Page excerpt:
Segment Open
The DfT has shrunk by around 22% in just two years and many in the department felt the change was ‘too deep, too fast’.

Mr McLoughlin arrived in September of 2012; in October the department suffered one of its worst failures in recent years in the West Coast Mainline debacle.

As a result of ‘significant technical flaws’ the competition to award the rail franchise was stopped by the transport secretary and the DfT estimates that the cost of refunding the bidders was between £40 -£45m.

Mr McLoughlin, on arriving at his new house to find part of the roof had just fallen in, reacted angrily but decently, stating that the fault lay ‘only and squarely within the Department for Transport’.

However, by 2014 problems persisted. That year the DfT drew up an improvement plan that stated there was ‘an urgent need for better capability, especially in commercial and project portfolio management skills’.

While in March last year the Commons Public Administration Select Committee said a repeat of the West Coast Mainline failure was ‘unavoidable’ unless civil service skills shortages were addressed.
Segment Closed
Brief 1: According to the Department for Transport excerpt, what range did the DfT estimate for the cost of refunding the bidders?

Task input:
Segment Open
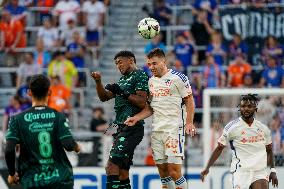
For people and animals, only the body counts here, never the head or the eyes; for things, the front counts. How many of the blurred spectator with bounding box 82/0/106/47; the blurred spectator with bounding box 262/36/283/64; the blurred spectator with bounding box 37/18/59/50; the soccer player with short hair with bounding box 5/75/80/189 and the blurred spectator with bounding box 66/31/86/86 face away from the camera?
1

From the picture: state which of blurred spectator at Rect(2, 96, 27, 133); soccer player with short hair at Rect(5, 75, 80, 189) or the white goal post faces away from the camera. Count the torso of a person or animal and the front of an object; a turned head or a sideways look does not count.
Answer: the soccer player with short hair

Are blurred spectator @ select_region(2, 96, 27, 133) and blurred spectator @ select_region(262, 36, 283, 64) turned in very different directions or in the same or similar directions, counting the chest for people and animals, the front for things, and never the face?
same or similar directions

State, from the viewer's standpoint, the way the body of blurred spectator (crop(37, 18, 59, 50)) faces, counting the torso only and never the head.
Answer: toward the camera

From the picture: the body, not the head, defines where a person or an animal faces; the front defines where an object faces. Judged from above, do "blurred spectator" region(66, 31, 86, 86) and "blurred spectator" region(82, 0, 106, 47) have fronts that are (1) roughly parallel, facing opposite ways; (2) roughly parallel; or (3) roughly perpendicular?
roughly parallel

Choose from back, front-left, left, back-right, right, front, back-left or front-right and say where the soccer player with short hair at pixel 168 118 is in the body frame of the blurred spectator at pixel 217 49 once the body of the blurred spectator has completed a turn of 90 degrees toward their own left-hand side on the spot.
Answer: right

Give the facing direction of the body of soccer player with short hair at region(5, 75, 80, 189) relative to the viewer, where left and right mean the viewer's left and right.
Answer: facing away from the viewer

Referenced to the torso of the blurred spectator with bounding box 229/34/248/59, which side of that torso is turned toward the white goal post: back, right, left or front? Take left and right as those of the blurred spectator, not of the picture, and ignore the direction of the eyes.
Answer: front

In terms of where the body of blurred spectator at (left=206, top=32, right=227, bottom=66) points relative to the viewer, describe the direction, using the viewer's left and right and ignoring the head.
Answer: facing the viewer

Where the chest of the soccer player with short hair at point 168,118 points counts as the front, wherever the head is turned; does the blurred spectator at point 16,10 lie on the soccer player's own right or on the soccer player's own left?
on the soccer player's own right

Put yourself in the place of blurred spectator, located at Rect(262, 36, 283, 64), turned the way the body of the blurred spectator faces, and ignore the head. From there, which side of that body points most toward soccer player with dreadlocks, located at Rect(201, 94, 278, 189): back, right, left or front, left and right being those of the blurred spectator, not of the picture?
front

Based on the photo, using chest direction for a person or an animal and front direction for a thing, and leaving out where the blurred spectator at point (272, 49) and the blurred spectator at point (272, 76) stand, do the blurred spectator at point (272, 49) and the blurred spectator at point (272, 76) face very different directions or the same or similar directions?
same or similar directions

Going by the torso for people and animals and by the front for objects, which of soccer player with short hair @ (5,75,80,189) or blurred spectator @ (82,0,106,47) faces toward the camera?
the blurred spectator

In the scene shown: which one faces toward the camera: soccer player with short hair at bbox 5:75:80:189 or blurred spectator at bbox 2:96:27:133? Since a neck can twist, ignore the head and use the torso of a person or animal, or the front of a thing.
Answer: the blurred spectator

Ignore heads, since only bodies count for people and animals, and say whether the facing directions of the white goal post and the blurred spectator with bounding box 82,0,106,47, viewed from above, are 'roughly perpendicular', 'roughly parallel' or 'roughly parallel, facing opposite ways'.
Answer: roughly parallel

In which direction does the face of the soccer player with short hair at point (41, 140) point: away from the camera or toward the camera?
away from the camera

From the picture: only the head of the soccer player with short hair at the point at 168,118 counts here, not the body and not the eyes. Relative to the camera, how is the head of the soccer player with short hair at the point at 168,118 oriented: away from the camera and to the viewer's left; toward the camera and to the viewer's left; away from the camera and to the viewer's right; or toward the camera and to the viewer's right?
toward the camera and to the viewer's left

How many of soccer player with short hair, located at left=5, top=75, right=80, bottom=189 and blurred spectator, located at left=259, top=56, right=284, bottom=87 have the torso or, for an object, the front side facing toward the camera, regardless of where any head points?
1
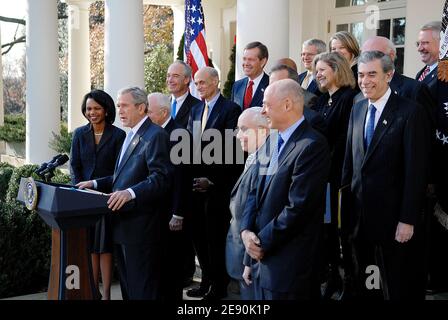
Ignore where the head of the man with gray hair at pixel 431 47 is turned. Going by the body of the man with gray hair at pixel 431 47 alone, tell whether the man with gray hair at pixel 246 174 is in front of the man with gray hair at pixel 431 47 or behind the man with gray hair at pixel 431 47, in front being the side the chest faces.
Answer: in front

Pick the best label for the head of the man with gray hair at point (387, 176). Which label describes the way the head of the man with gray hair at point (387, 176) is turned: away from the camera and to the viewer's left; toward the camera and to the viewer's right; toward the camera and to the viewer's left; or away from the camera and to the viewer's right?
Segment Closed
Brief 2: Which lines of the entries contain the word "never"? Collect each of them.

Final answer 1: Between £40m and £45m.

Final answer 2:
For people and animals, only the body counts here, never the head or the eyes; for things, the front counts. How many of the blurred spectator with bounding box 82/0/106/47; the blurred spectator with bounding box 262/36/283/64; the blurred spectator with bounding box 37/18/59/50; the soccer player with short hair with bounding box 5/75/80/189 and the blurred spectator with bounding box 66/31/86/86 face away from the camera?
Are blurred spectator @ select_region(2, 96, 27, 133) and blurred spectator @ select_region(262, 36, 283, 64) turned in very different directions or in the same or similar directions, counting the chest for people and animals, the front for things, and never the face?
State, from the viewer's standpoint, the way the body of blurred spectator (crop(37, 18, 59, 50)) faces, counting the torso only and never the head.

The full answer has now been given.